Chelsea Manning’s crime may make her an unsympathetic face of this idea for you. In our transgender-antagonistic world, there likely is no sympathetic face for providing necessary care. Non-incarcerated trans folk don’t have the numbers to muscle this issue and higher profile cases often involve people nobody cares about or just plain hates, like trans women of color and prisoners. In these cases, it’s the worst of transphobia (cis-sexism, really) mixed with the worst of respectability politics. CeCe McDonald, a trans woman serving time, in a men’s prison, for the alleged crime of defending herself against bigots and racists was denied her necessary meds too, despite court order, because of her incarcerated status. I do have to wonder personally: if I went to prison, would you deny me necessary Metoprolol? Lisinopril? Spironolactone? Estradiol?

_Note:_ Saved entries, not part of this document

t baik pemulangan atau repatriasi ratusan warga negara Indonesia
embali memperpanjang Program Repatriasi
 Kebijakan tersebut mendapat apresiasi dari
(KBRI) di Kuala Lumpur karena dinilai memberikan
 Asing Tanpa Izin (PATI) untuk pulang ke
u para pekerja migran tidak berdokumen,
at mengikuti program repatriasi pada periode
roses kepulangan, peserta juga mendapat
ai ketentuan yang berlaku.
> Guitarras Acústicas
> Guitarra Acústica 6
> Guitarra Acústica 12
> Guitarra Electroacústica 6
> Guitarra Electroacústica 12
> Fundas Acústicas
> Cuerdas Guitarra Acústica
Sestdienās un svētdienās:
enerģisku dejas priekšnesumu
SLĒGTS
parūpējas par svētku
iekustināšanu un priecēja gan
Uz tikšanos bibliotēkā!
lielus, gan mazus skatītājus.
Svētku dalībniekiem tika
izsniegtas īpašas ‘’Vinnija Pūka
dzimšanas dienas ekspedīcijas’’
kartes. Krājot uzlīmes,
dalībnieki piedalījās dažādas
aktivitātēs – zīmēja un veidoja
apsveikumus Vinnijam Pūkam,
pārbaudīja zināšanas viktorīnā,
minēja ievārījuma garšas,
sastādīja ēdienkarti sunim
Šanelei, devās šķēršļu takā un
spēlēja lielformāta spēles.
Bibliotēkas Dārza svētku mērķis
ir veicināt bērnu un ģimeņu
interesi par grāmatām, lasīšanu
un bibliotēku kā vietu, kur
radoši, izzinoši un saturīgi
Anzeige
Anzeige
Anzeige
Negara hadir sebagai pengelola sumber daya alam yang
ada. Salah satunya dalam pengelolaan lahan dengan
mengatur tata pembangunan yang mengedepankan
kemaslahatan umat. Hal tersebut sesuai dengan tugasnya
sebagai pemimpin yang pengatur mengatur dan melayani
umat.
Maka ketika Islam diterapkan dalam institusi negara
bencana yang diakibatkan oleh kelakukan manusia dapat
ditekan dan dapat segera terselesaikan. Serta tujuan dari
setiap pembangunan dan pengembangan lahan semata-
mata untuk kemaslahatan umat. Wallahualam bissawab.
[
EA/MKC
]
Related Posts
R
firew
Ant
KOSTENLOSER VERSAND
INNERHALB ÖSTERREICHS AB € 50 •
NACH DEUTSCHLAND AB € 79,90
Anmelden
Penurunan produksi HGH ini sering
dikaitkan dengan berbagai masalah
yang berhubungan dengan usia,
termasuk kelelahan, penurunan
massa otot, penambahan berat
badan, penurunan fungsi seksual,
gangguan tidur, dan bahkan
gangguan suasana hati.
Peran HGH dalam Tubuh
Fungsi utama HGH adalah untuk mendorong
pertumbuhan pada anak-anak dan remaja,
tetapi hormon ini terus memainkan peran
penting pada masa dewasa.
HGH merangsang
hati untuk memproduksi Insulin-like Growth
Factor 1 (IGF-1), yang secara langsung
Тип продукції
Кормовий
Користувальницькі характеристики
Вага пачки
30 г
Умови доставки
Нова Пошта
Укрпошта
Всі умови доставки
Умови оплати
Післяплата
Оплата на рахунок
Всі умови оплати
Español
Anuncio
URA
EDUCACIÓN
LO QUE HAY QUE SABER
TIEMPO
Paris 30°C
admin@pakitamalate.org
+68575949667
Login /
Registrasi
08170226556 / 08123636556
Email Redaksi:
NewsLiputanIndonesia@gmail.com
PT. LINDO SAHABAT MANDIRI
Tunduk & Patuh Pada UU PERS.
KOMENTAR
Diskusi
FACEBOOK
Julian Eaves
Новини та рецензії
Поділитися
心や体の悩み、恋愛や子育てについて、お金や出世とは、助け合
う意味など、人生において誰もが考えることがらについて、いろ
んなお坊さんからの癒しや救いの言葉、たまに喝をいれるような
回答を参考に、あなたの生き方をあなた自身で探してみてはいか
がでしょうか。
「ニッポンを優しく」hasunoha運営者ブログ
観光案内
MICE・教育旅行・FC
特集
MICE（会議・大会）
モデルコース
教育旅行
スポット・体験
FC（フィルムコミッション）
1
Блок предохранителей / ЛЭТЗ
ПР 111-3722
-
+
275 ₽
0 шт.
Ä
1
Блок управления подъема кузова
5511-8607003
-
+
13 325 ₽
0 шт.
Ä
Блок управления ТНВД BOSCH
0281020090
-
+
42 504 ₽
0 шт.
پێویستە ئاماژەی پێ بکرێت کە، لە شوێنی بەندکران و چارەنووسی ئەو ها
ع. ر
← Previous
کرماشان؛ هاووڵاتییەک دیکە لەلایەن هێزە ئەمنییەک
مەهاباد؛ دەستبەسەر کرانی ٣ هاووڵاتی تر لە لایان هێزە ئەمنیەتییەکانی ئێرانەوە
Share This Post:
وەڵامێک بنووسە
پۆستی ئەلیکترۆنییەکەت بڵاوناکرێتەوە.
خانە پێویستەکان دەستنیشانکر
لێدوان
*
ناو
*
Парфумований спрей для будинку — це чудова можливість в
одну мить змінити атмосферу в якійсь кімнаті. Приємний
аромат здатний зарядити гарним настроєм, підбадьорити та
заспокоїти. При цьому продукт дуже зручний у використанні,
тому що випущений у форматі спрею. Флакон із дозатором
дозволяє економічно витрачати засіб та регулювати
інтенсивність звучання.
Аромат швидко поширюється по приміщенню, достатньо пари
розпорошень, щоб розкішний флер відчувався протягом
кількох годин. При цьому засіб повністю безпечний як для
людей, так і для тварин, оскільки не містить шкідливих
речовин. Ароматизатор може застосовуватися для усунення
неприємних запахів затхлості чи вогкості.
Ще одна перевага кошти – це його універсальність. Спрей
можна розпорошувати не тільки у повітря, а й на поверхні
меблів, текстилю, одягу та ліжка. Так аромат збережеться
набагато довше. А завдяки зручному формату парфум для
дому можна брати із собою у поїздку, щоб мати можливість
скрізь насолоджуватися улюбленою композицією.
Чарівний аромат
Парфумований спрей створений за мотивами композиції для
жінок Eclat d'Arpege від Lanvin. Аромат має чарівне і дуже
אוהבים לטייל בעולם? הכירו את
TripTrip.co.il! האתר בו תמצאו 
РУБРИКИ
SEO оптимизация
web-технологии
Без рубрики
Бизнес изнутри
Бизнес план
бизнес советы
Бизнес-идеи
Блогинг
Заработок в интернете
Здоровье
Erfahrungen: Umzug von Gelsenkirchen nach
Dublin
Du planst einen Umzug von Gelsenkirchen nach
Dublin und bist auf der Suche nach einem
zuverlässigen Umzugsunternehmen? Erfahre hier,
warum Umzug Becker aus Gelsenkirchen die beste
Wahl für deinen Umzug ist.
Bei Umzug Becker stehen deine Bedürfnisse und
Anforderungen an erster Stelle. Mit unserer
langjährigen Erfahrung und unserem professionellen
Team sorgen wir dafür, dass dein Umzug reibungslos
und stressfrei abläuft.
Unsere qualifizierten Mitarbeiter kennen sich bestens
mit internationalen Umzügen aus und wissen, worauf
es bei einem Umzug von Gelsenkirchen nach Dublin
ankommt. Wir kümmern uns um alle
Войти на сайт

You say you support the abstract “transgender community” but unless you support transgender health care as a fundamental right for all trans folk, you are not supporting the actual transgender community, much less individual transgender people. The reality is that people–this includes people we send to prison–each have their own health needs. Ours is not the moral right to adjudicate which people are more deserving of needed health care.

 If you still hold transition care as essentially something lower priority or “optional” to which undesirables (inmates) are not privileged, think about what you are actually saying about transition care itself and, by extension, the needs of transgender people. What I hear you say is that you don’t believe transgender health care is serious enough to be necessary–that my health care isn’t serious enough and that my ability to obtain it is contingent upon me being a respectable tranny. That, in reality, is the veiled, nasty truth hiding deep underneath your rationalized, expert, cis judgement about trans health care. This is the second important thing I’ve re-learned in the last week: a large number of cis people–a startling number of whom are left-leaning progressive types–say they support trans folk yet, to my ears, demonstrate by their words that they really don’t believe that transgender health care is a serious necessity. And that’s just more shit that I have to shovel off my walls, feeds, and timelines.